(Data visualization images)

*** Block opens ***

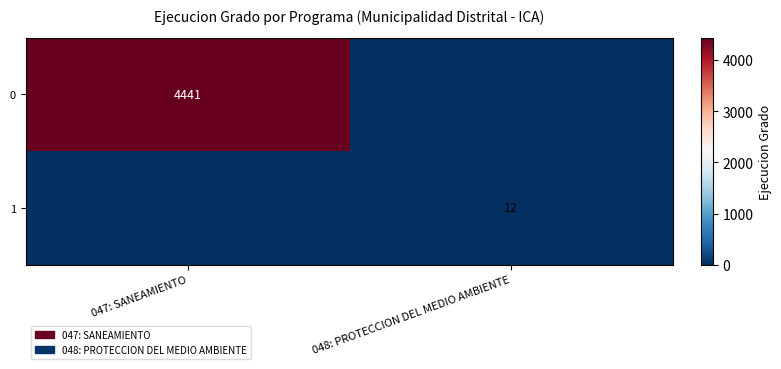

The value of 1 at 048: PROTECCION DEL MEDIO AMBIENTE is 12. True or false?

True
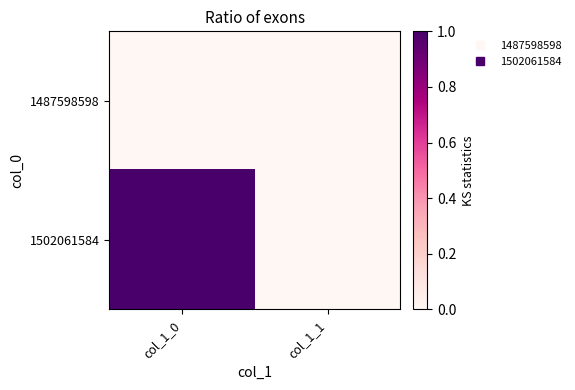

Reading left to right, list all the values displayed in this chart.

1487598598: col_1_0=0	col_1_1=0
1502061584: col_1_0=1	col_1_1=0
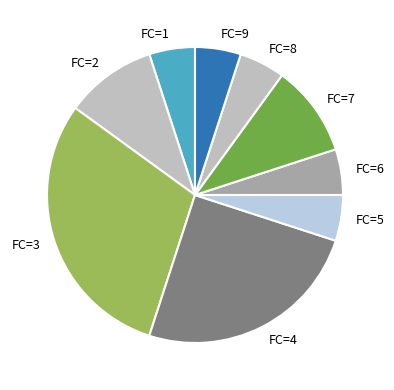

Is there any slice that represents more than half of the pie?

No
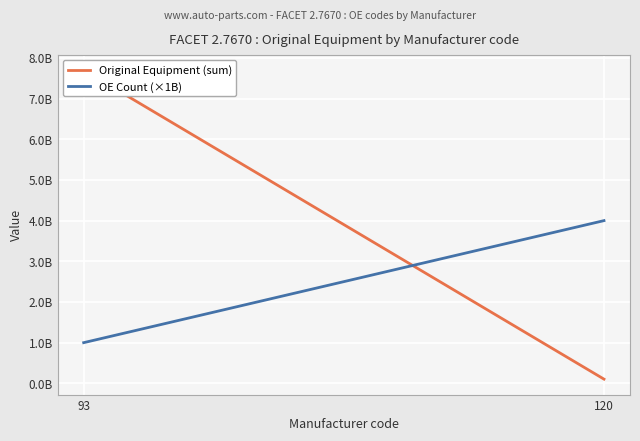

Is this an area chart (filled region under the line)?

No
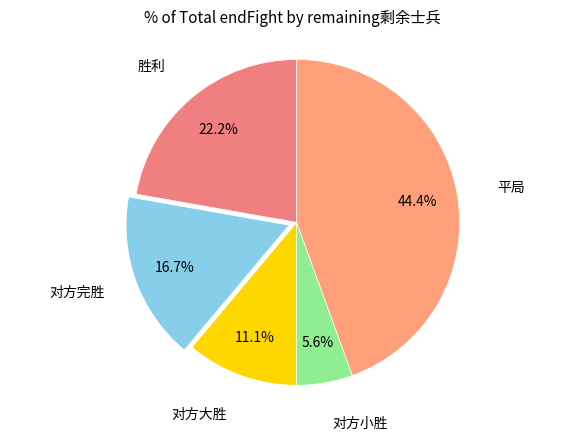

How many slices are in this pie chart?

5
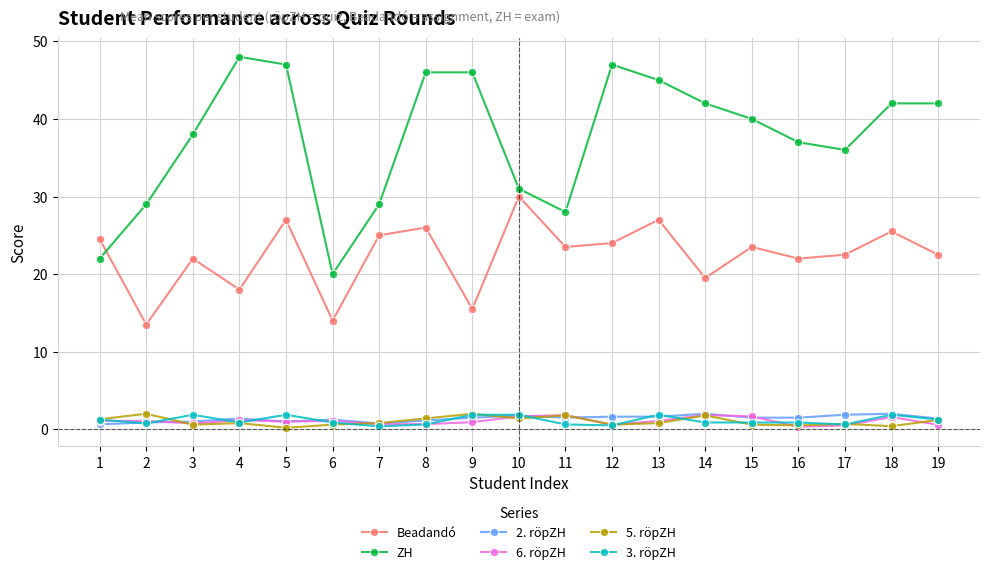

What is the sum of all ZH values?

715.0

*** Block closes ***

» **Assigned task**:
Rewrite the lines from the one containing "Is this an area" through the end of the lines, inclusive, changing "pie chart" to "donut chart" and keeping everything else the same. Leave out the pictures.

» **Task answer**:
Is this an area chart (filled region under the line)?

No

How many slices are in this donut chart?

5

What is the sum of all ZH values?

715.0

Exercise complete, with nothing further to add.